TASK —
Pull out each line in the material below that contains the string "rotated", and copy those lines one per line.

RECORDED INFORMATION —
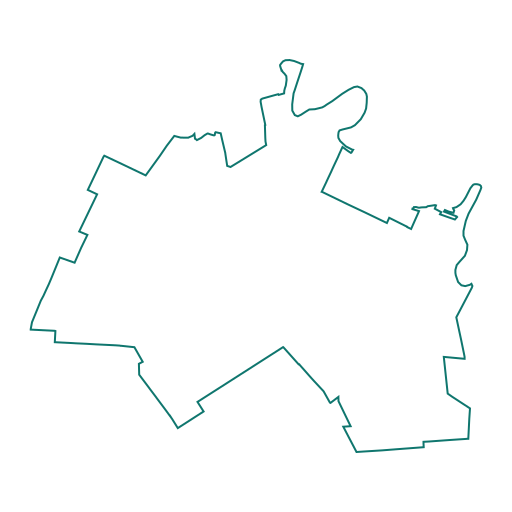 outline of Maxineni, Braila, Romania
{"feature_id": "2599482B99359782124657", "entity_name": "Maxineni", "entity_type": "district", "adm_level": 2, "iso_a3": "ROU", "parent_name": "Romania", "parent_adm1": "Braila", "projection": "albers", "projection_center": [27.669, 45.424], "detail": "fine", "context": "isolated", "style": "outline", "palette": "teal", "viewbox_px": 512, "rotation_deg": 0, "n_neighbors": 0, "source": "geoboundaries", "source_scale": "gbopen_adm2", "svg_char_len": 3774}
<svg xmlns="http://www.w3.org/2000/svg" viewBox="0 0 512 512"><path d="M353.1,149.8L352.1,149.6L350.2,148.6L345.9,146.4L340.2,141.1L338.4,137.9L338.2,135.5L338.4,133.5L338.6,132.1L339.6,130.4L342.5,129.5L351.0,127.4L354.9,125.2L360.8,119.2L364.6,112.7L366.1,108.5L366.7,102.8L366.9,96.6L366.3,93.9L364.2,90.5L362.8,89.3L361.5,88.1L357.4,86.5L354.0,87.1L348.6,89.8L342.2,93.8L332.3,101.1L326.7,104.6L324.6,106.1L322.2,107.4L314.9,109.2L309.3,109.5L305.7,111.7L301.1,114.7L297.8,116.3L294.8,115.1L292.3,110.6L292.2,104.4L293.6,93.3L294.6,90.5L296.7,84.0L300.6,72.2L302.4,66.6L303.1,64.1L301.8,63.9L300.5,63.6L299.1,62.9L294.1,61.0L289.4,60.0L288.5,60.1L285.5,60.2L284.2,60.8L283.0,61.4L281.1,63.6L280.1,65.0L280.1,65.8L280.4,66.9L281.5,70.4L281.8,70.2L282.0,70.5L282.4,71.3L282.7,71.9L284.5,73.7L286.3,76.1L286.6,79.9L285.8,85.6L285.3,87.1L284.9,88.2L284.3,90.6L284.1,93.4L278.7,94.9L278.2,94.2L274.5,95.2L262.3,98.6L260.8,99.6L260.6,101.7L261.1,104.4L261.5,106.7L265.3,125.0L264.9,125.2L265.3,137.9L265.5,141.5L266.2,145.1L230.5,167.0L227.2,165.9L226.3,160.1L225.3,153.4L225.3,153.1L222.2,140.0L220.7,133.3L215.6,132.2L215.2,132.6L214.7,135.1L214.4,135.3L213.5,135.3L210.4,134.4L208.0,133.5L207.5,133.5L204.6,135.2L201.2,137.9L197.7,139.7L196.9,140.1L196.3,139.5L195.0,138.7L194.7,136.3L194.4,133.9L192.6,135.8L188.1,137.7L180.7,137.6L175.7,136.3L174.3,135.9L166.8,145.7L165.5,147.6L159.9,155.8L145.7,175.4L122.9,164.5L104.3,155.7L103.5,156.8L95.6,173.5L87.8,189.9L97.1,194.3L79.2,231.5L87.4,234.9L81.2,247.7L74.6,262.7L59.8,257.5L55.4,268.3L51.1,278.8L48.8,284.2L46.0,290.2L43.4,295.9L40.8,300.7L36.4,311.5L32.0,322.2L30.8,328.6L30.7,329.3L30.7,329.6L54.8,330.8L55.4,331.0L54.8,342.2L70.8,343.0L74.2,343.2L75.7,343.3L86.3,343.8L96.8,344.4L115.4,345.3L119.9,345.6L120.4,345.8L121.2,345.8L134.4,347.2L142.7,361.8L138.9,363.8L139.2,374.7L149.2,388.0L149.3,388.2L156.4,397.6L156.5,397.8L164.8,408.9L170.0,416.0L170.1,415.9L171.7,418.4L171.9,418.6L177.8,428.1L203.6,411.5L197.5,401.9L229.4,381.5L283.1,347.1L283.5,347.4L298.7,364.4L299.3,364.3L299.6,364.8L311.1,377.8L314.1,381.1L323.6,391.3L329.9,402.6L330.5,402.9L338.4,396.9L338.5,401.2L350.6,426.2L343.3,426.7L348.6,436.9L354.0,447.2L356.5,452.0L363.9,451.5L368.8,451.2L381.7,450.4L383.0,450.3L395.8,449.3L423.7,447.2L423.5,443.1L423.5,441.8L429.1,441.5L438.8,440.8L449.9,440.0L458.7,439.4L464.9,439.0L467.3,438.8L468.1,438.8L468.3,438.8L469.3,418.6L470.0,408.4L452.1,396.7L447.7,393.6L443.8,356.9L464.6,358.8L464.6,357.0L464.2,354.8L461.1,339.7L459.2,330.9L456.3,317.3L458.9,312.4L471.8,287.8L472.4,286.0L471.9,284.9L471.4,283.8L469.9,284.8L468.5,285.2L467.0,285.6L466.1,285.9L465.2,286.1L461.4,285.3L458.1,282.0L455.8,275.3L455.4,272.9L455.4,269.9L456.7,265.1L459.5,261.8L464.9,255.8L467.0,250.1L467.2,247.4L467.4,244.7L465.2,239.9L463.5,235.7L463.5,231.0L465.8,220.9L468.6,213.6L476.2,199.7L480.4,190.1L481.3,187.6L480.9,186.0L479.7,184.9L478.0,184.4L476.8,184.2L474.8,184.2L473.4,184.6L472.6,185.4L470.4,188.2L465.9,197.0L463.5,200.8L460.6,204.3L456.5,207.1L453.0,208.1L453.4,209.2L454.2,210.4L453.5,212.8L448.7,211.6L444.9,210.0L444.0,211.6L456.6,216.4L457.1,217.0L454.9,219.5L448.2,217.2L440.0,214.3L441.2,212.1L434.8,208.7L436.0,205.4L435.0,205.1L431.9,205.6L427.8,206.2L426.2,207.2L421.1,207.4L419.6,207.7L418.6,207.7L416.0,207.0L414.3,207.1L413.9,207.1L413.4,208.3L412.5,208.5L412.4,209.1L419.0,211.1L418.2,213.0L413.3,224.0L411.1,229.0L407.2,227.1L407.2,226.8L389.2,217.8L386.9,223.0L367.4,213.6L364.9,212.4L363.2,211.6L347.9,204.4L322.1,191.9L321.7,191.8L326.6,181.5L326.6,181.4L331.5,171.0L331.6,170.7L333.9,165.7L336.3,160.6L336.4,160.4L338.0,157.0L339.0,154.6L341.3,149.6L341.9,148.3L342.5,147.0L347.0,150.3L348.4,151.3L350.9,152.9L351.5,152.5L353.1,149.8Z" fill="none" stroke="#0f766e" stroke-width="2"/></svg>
* * *
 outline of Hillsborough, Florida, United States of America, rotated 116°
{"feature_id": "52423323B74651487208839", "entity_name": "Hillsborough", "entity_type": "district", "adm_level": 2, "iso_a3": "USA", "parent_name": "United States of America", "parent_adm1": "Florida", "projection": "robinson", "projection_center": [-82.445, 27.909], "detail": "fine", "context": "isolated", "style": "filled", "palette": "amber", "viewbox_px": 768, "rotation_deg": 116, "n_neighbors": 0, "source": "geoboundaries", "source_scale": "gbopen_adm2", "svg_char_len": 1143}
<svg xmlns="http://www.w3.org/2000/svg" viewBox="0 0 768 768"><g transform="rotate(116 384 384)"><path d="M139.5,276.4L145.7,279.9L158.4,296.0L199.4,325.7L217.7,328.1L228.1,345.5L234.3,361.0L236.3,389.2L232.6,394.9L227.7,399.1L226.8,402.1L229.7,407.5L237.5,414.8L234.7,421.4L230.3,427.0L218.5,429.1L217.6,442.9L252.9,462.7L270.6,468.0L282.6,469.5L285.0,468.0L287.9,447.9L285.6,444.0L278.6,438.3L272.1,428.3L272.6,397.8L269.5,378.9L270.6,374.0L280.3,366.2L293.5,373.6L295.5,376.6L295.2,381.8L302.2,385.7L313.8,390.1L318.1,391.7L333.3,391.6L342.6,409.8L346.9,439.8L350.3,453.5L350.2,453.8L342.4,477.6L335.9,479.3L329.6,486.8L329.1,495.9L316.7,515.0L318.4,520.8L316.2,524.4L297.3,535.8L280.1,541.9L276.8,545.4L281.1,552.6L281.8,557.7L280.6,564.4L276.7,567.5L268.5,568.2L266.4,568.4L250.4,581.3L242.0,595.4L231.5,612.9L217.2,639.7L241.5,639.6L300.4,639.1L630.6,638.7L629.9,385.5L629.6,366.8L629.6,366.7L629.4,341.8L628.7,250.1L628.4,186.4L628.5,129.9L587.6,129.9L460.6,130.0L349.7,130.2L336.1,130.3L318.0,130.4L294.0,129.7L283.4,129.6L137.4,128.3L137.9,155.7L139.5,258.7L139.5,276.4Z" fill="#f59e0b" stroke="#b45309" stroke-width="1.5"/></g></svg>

TASK RESULT —
 outline of Hillsborough, Florida, United States of America, rotated 116°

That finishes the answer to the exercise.